Tuesday, May 09, 2006

Climbing my own mountains

Life has new beginnings all the time. Every day has a new sunrise, every new friend you meet has a smile, every new memory brings new emotions that can elicit laughter, tears and everything else in between.

The problem with life is that some people are often only willing to begin something they think will make them happy in the end. I just had a chat with a good friend about whether or not to love someone, even though the relationship is "doomed" to fail. I told him that, on a practical level, it would be better not to go into it if it was so serious, because the pain would almost be unbearable at the end.

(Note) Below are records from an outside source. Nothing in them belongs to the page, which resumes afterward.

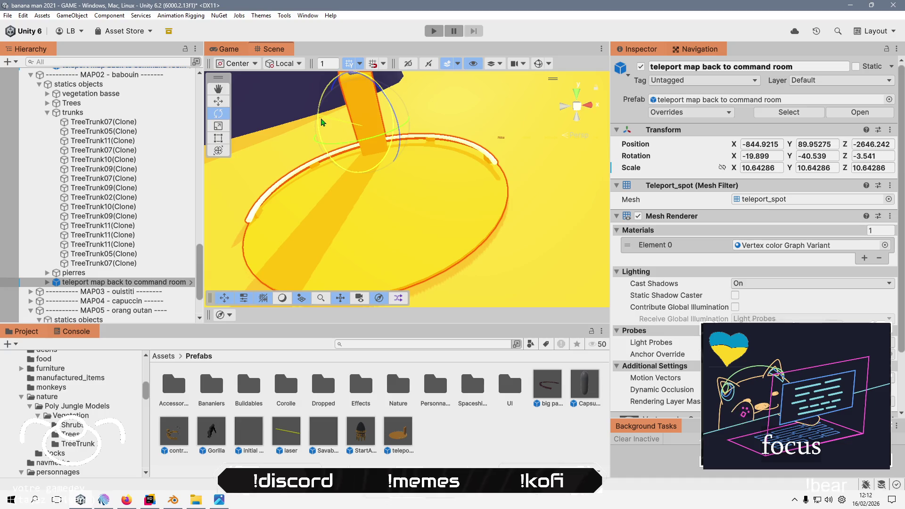
pyautogui.moveTo(323, 212)
pyautogui.mouseDown()
pyautogui.moveTo(391, 209)
pyautogui.moveTo(415, 252)
pyautogui.moveTo(349, 231)
pyautogui.moveTo(484, 266)
pyautogui.moveTo(336, 170)
pyautogui.moveTo(326, 234)
pyautogui.mouseUp()
pyautogui.scroll(-8, 392, 210)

However, I also feel that life is not about the missed opportunities, the blown chances, the lasting regrets that we will never be able to make right. Life is about risking, each and every day, what contentment we might already have... because how can we truly be content when we don't know if we've tested our own limits? How can we be content when the only valley we know is the one we've lived in all our lives? Some days, wouldn't it just be cool to go climb up that scary mountain that casts a shadow over us everyday?

That's what I'm doing right now: climbing my own mountains. I'm not sure what I may see on the other side, or even if there will BE another side... but I do know that staying put won't ever make me happy. Not if there's a chance, small as it may be, that there's a more beautiful place somewhere not too far away.

My friend and I eventually settled upon the ideal that life is too damn short to be wasted by NOT choosing to love someone. I told him to go for it, because life is not complete without at least one tragic love story. :) I should know... I've had my fair share. But, really, how many opportunities do we get in life to love the person we truly want to love? When the chance presents itself, you MUST take it. There's really no other way to act.

Someone once asked Sir Edmund Hillary, the great mountaineer who, along with Tenzing Norgay, was the first to scale Mt. Everest, why he climbed the mountain. His response?

"Because it was there."

And THAT is why, if you ever need to find me, you'll have to look up a bit, into the shadows of the great mountain. I'll be somewhere up there.